Guillain–Barré syndrome

GBS is the most common acute neuropathy in clinical practice and can occur at any age, although it is rare in infancy. An infection, commonly of the upper respiratory tract or gastrointestinal tract (Campylobacter jejuni), precedes the neurological syndrome in at least 50% of cases. Typical GBS is a monophasic illness with symmetrical, ascending weakness involving proximal and distal muscles. Paraesthesia and muscle pain may be presenting complaints but sensory impairment is usually minimal. Severe back pain and stiffness may occur, especially in young children. The deep tendon reflexes are lost early in the course of the illness. Cranial nerve involvement, particularly of the facial nerve, is relatively common. Autonomic involvement can cause wide fluctuations of the blood pressure as well as cardiac arrhythmias and bladder dysfunction. Respiratory failure occurs in about 30% of patients. GBS typically progresses over less than 4 weeks, with most patients reaching their maximal deficit within 2 weeks of onset. Artificial ventilation is occasionally required. Recovery continues over weeks to months, with most children returning to normal function. Some more severely affected children have residual weakness, most commonly of ankle dorsiflexion. Fatigue is common during the recovery period.

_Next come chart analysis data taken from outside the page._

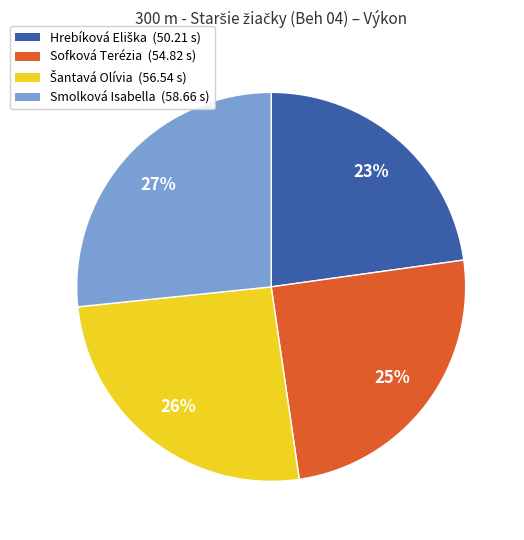

Do Smolková Isabella (58.66 s) and Sofková Terézia (54.82 s) together represent more than half of the pie?

Yes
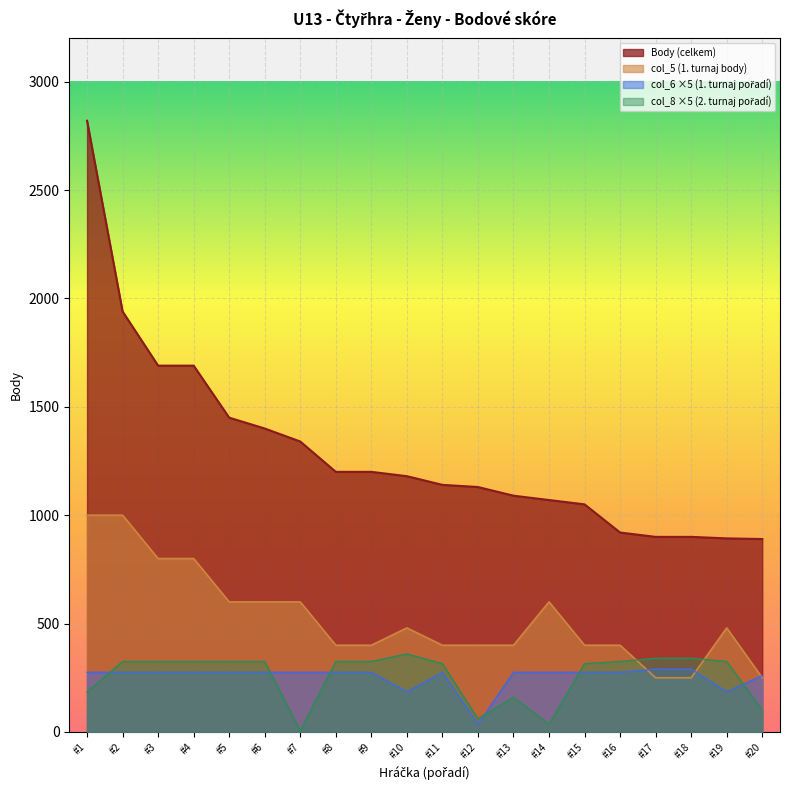

Does the chart display data point markers on the line(s)?

No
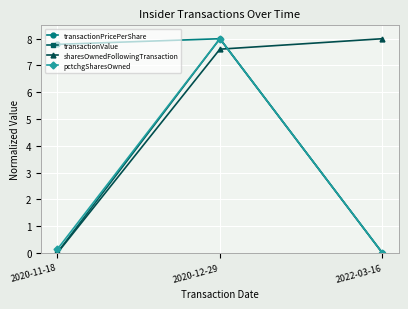

What is the maximum value shown in the chart?

8.0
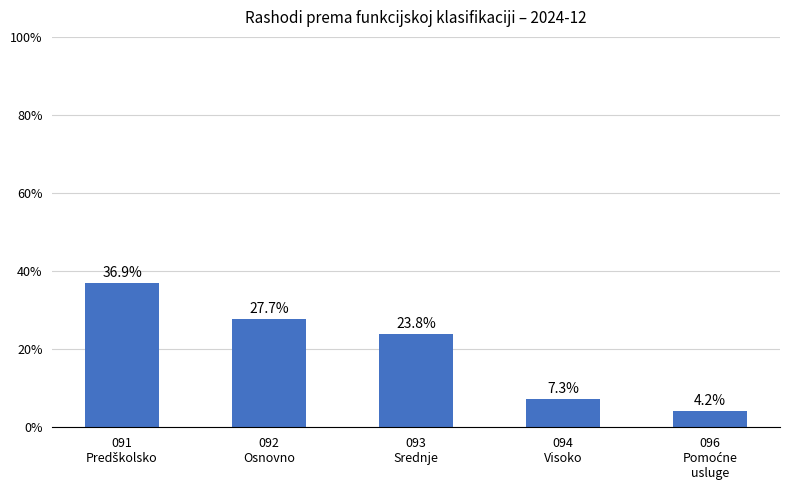

Reading left to right, extract all data points from this chart.

36.9	27.7	23.8	7.3	4.2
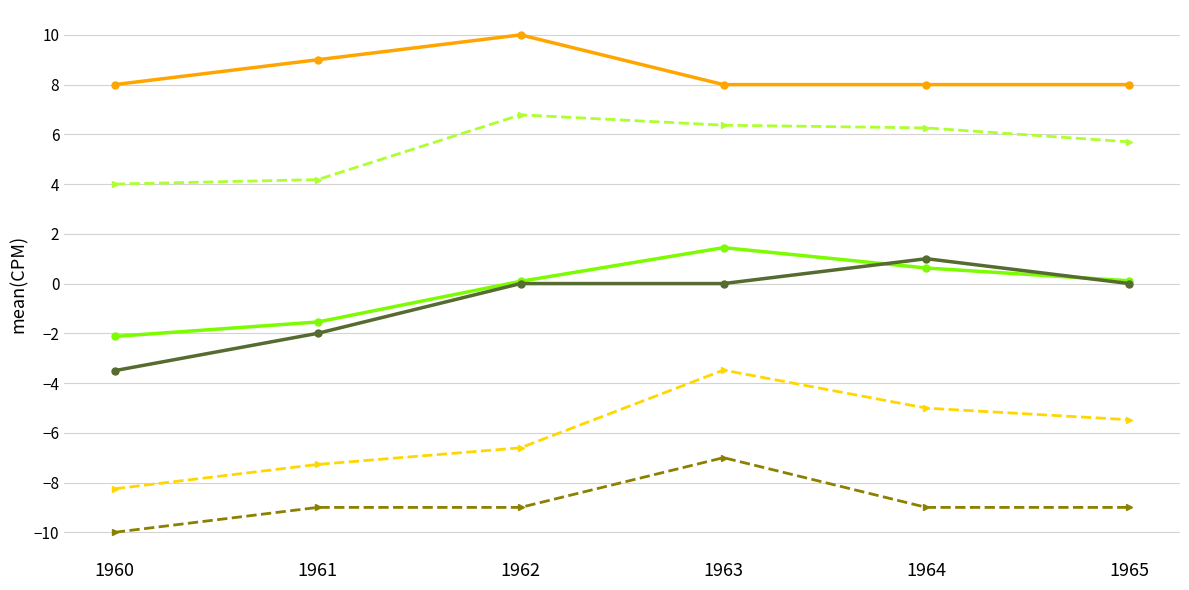

Does the chart have visible grid lines?

Yes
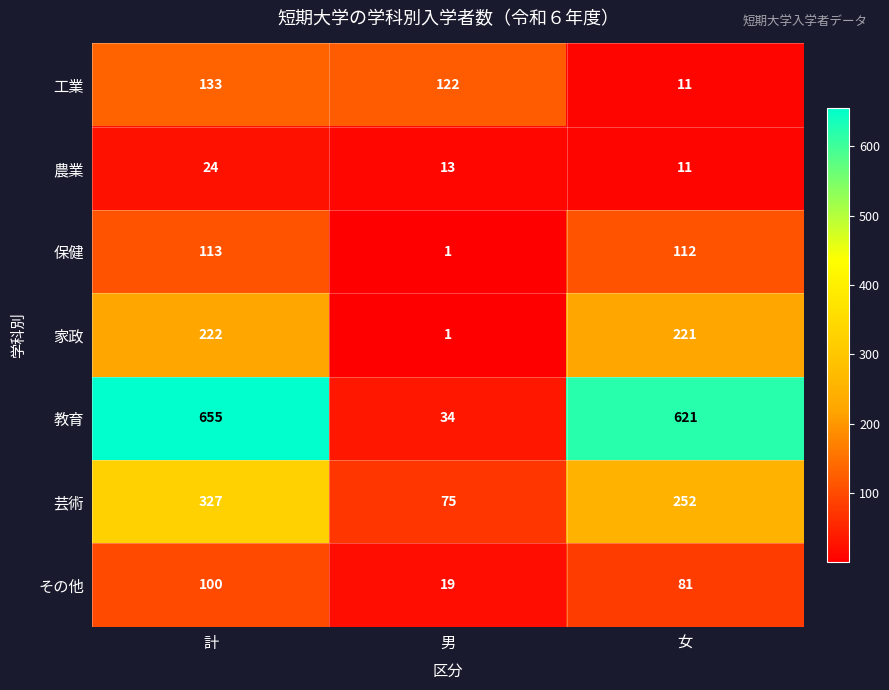

Rank the categories by 保健 value from highest to lowest.

計, 女, 男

Diagnosis is based on the clinical features, with increased cerebrospinal fluid (CSF) protein with only a few, if any, cells in the CSF. Spinal magnetic resonance imaging (MRI) and/or nerve conduction studies are useful in difficult diagnostic situations. All children with suspected GBS should be admitted to hospital for monitoring of their respiratory status, blood pressure and cardiac rhythm. Management of GBS requires special expertise in medical and nursing care, and affected children should be referred to centres used to dealing with this condition. Supportive therapy is very important. Intravenous gammaglobulin or plasmapheresis, if used early, may hasten recovery, but is not always required for milder cases.

Chronic inflammatory demyelinating peripheral neuropathy (CIDP)

This rare but treatable autoimmune neuropathy presents subacutely or as a chronic neuropathy. The course can be monophasic but is more commonly relapsing/remitting. Acute presentations can occur and may cause confusion with GBS. Symptoms and signs of weakness, often most prominent proximally, bring the child to medical attention. The diagnosis is confirmed by nerve conduction studies, increased CSF protein and, if there is diagnostic doubt, pathological abnormalities on nerve biopsy. CIDP is treated with intravenous immunoglobulin, corticosteroids and other immunosuppressive agents.